**Gegeven rijen**.
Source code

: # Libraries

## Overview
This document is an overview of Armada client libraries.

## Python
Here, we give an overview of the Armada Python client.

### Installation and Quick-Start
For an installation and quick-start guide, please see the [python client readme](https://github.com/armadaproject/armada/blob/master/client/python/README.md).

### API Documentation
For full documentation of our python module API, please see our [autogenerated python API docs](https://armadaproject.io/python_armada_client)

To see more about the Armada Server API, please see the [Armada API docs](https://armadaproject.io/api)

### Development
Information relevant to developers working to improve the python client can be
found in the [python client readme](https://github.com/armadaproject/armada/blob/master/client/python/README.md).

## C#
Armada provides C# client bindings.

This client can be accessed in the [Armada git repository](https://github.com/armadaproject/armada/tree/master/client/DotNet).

**Opdracht**. Zet de regels van alle rijen hierboven om in een genummerde lijst en laat daarbij de lege regels weg.

**Verwacht antwoord**.
1. Source code
2. : # Libraries
3. ## Overview
4. This document is an overview of Armada client libraries.
5. ## Python
6. Here, we give an overview of the Armada Python client.
7. ### Installation and Quick-Start
8. For an installation and quick-start guide, please see the [python client readme](https://github.com/armadaproject/armada/blob/master/client/python/README.md).
9. ### API Documentation
10. For full documentation of our python module API, please see our [autogenerated python API docs](https://armadaproject.io/python_armada_client)
11. To see more about the Armada Server API, please see the [Armada API docs](https://armadaproject.io/api)
12. ### Development
13. Information relevant to developers working to improve the python client can be
14. found in the [python client readme](https://github.com/armadaproject/armada/blob/master/client/python/README.md).
15. ## C#
16. Armada provides C# client bindings.
17. This client can be accessed in the [Armada git repository](https://github.com/armadaproject/armada/tree/master/client/DotNet).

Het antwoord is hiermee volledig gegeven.